How Does Dating Rocks Help Creation Scientists?

Older rocks dating back to the Creation Week have more radioactive decay products (daughter elements) in them than the younger Flood rocks.

As I said before, we know from God’s Word the absolute age of the original created rock materials. They are about 6,000 years old. Similarly, we know from God’s Word that the Flood occurred about 1,650 years after the Creation, so therefore, Flood rocks are about 4,350 years old. Similarly, the fossils contained in those rocks are only about 4,350 years old also. So why do people try to “date” rocks? Not all rock layers across the earth’s surface are exposed to view in canyons like the Grand Canyon. In many places there are just isolated outcrops, so it is difficult to determine where those rock layers fit into the relative sequence of Creation Week rock layers, Flood rock layers, and post-Flood rock layers. Not all Flood rocks have visible fossils in them. So in a relative sense we could use some of the dating methods to give us the relative ages of such isolated rocks so that once they are placed in the biblical sequence of earth history we would know their absolute ages. Ironically, the radioactive dating methods, though flawed in terms of being able to provide absolute ages, may still help us derive relative ages. For instance, older rocks dating back to the Creation Week should have more radioactive decay products (daughter elements) in them than the younger Flood rocks. And this is what we do find.

Assumptions Affect Interpretation

Of course, secular geologists use the same radioactive dating methods to yield interpreted ages for the rocks in terms of millions and billions of years. However, they derive these interpreted ages because they assume that radioactive decay rates have always been constant over millions and billions of years of the slow rates at which we measure these processes today. But the geologists were not there over the supposed millions and billions of years to check and measure that the radioactive decay rates have always been constant at today’s slow rates. This is an assumption they make, which is absolutely contradicted as wrong by God’s Word.

The Apostle Peter in 2 Peter 3 tells us of scoffers who will argue that the rates of natural processes have always been the same as today’s process rates because they deliberately reject God’s testimony of the Creation Week and the Flood, when He supernaturally intervened so that process rates were instant during the Creation Week and catastrophically faster during the Flood compared to the slow rates that man observes today. This probably included the speeding up of radioactive decay, at least during the Flood, which can be seen from the results obtained during the RATE (Radioisotopes and the Age of the Earth) research project, the results of which have been published in two technical volumes and in the book Thousands . . . Not Billions. I deal with this evidence in the DVD titled Radioactive and Radiocarbon Dating: Turning Foe into Friend. Using the wrong assumption about the constancy of radioactive decay rates championed by the secular scientists yields the inaccurate result of millions and billions of years.
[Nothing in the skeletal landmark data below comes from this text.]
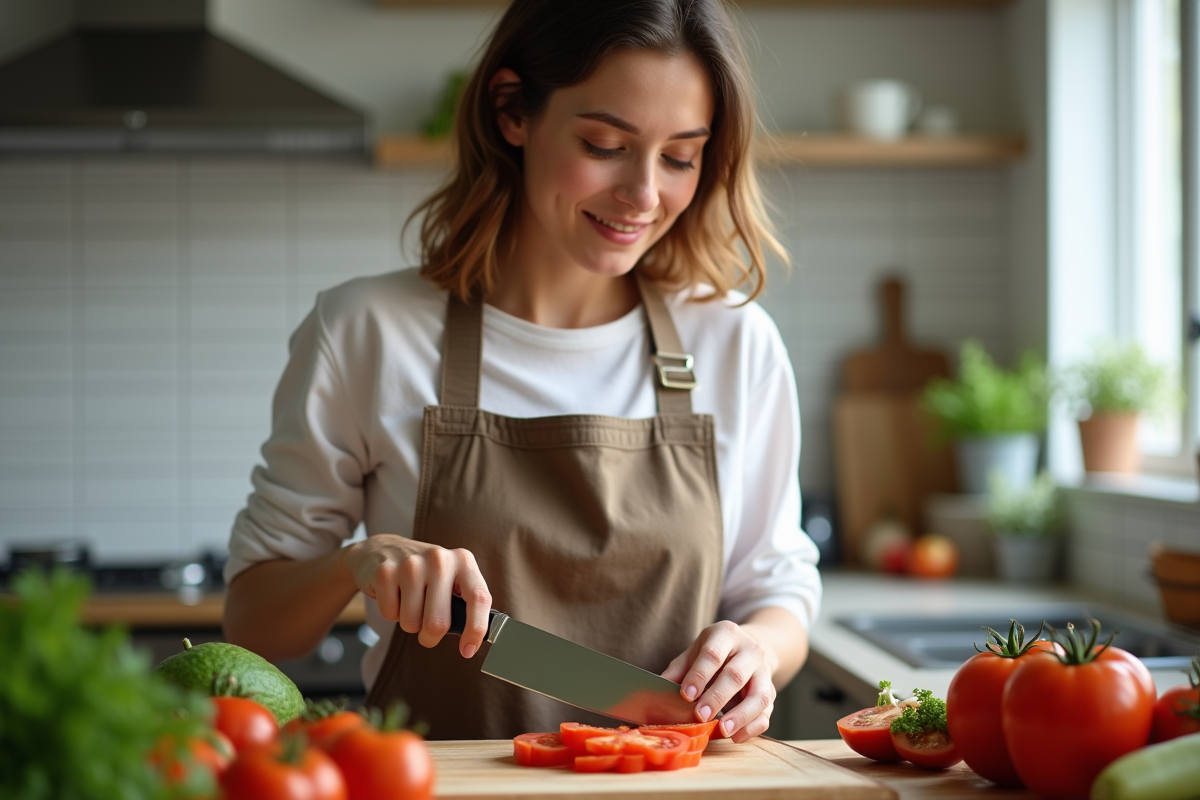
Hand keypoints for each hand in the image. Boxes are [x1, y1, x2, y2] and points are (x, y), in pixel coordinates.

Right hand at [342, 535, 490, 658]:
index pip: (479, 598)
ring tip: (408, 603)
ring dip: (410, 624)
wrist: (381, 550)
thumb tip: (475, 639)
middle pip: (438, 622)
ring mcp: (410, 564)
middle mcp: (439, 559)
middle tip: (427, 631)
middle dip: (431, 637)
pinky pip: (390, 614)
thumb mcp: (450, 578)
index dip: (476, 629)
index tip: (468, 650)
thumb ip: (465, 602)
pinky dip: (391, 613)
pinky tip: (394, 594)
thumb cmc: (424, 573)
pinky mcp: (385, 572)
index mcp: (463, 561)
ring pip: (411, 623)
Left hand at [661, 620, 778, 742]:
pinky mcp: (771, 692)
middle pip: (736, 675)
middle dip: (717, 697)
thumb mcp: (696, 651)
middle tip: (700, 716)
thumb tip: (659, 690)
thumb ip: (679, 669)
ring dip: (740, 716)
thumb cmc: (716, 652)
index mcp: (727, 634)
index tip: (686, 695)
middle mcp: (751, 651)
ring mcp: (764, 672)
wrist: (750, 647)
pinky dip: (752, 727)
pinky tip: (735, 736)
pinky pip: (766, 713)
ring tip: (723, 730)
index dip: (699, 675)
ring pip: (758, 696)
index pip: (713, 654)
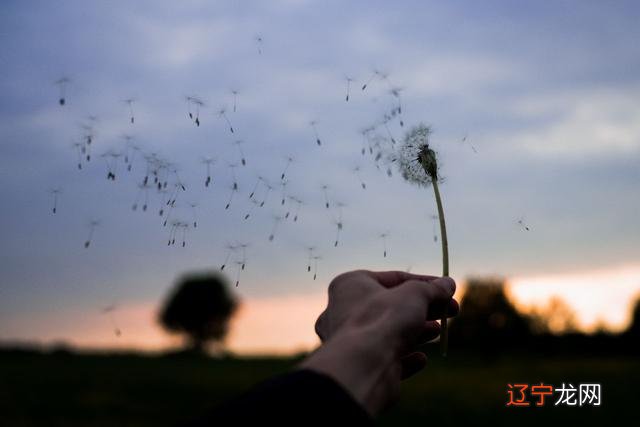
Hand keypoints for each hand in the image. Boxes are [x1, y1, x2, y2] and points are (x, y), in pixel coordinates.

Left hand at [300, 270, 457, 415]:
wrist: (364, 366)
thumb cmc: (383, 319)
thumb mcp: (415, 294)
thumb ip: (432, 289)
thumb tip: (448, 284)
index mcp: (350, 285)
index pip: (393, 279)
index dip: (425, 283)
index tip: (448, 289)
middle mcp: (344, 311)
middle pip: (392, 306)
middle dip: (424, 308)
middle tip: (450, 310)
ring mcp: (350, 340)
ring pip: (388, 332)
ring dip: (416, 332)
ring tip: (437, 331)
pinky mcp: (360, 366)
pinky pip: (385, 358)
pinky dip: (405, 357)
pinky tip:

On the other hand, as I indicated earlier, it may be possible for creation geologists to use these radioactive dating methods in a relative sense. For example, volcanic rocks laid down in the first month of the Flood would have experienced up to a year of accelerated radioactive decay within them, whereas volcanic rocks laid down during the last month of the Flood would have only experienced one month of accelerated radioactive decay. Thus, it may be possible to determine the relative ages of different volcanic rocks, for example, during the Flood year using these radioactive dating methods. Knowing the relative ages of rocks during the Flood may have practical implications. For example, economic deposits of metals have been found to occur more frequently in rocks of particular relative ages.

So thanks again for your enquiry. I hope these brief comments are a help to you.